Integrating Digital Adherence Tools in TB Care: Comparing GRVOTS with Standard DOT in Malaysia
Authors
Department of Public Health Medicine, Faculty of Medicine, Universiti Teknologi MARA, 47000 Sungai Buloh, Selangor (Malaysia)
Department of Public Health Medicine, Faculty of Medicine, Universiti Teknologi MARA, 47000 Sungai Buloh, Selangor (Malaysia)

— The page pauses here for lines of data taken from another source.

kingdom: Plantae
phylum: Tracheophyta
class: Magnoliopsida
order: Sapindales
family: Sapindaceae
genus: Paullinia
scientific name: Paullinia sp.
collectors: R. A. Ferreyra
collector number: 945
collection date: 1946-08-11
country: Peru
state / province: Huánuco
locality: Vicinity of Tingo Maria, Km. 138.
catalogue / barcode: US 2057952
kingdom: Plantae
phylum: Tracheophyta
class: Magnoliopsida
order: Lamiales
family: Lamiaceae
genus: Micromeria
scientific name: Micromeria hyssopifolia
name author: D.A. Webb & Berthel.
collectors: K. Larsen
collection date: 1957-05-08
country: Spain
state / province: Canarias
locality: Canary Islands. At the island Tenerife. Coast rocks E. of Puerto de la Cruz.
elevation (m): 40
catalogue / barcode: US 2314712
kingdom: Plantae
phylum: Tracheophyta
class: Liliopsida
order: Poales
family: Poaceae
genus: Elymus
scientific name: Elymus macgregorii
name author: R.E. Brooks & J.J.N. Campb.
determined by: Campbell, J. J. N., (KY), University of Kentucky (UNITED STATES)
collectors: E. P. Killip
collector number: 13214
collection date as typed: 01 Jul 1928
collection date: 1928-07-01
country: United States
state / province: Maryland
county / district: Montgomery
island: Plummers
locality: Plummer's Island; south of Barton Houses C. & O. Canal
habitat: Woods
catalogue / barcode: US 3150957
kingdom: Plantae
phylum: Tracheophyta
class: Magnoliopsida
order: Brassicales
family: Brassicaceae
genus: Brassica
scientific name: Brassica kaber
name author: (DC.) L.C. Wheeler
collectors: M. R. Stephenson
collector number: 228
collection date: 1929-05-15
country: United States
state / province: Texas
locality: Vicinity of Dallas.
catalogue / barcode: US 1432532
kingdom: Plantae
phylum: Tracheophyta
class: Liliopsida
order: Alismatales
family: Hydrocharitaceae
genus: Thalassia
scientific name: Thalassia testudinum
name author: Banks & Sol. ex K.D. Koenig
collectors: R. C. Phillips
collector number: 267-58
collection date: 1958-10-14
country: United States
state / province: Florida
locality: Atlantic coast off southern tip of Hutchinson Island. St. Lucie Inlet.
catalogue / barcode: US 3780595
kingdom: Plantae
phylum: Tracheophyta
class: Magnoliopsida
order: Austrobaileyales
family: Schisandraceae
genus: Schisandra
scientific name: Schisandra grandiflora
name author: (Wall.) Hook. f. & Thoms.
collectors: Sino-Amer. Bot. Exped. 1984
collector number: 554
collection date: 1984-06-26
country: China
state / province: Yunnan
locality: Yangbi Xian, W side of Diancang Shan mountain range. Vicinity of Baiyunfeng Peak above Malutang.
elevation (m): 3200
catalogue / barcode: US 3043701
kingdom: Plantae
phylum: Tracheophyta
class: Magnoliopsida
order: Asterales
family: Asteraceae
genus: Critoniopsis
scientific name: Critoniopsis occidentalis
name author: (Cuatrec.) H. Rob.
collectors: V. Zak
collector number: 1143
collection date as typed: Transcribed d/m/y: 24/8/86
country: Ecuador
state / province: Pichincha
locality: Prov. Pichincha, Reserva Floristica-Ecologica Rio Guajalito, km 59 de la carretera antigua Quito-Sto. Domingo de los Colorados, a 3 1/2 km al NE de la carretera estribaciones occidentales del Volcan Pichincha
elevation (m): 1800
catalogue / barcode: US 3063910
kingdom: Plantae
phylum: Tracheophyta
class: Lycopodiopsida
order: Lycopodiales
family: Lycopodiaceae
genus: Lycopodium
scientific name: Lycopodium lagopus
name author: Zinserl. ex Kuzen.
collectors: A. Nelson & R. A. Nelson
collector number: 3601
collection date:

Department of Public Health Medicine, Faculty of Medicine, Universiti Teknologi MARA, 47000 Sungai Buloh, Selangor (Malaysia)
Article Information
DOI: 10.51244/IJRSI.2025.12110075
Subject Category: Public Health
Volume/Issue: 12/11 | Page No: 832-838
Publication Timeline
Submitted: 2025-11-21
Accepted: 2025-11-27
Published: 2025-12-09
Abstract
Tuberculosis (TB) remains a significant global health challenge, with Malaysia experiencing persistent mortality despite declining incidence rates. This study aimed to assess treatment adherence among patients with pulmonary TB (PTB) diagnosed and managed using traditional directly observed treatment (DOT) and gamified reality video-observed treatment systems (GRVOTS) in public healthcare facilities. A cross-sectional study was conducted in five health clinics in Selangor and Negeri Sembilan, Malaysia. The participants included 142 patients with PTB aged between 18 and 64 years, matched by age and capable of smartphone use, with data sourced from the Tuberculosis Information System (TBIS) and an existing GRVOTS research team. Sociodemographic and treatment adherence data were analyzed using descriptive statistical methods using IBM SPSS software version 28.0. Approximately 90.1% of patients in the GRVOTS group completed treatment compared with 83.3% in the DOT group, indicating significantly higher adherence to GRVOTS. Facility characteristics varied widely, from large urban clinics with robust digital infrastructure to smaller clinics with limited resources, highlighting the adaptability of GRVOTS across diverse settings. Overall, GRVOTS demonstrates potential as an effective and scalable adjunct to traditional TB treatment supervision, enhancing adherence and continuity of care across various healthcare settings. Thus, digital tuberculosis (TB) adherence solutions should match clinic capacity and patient demographics. Large clinics should implement comprehensive digital tools, whereas smaller facilities require simpler versions.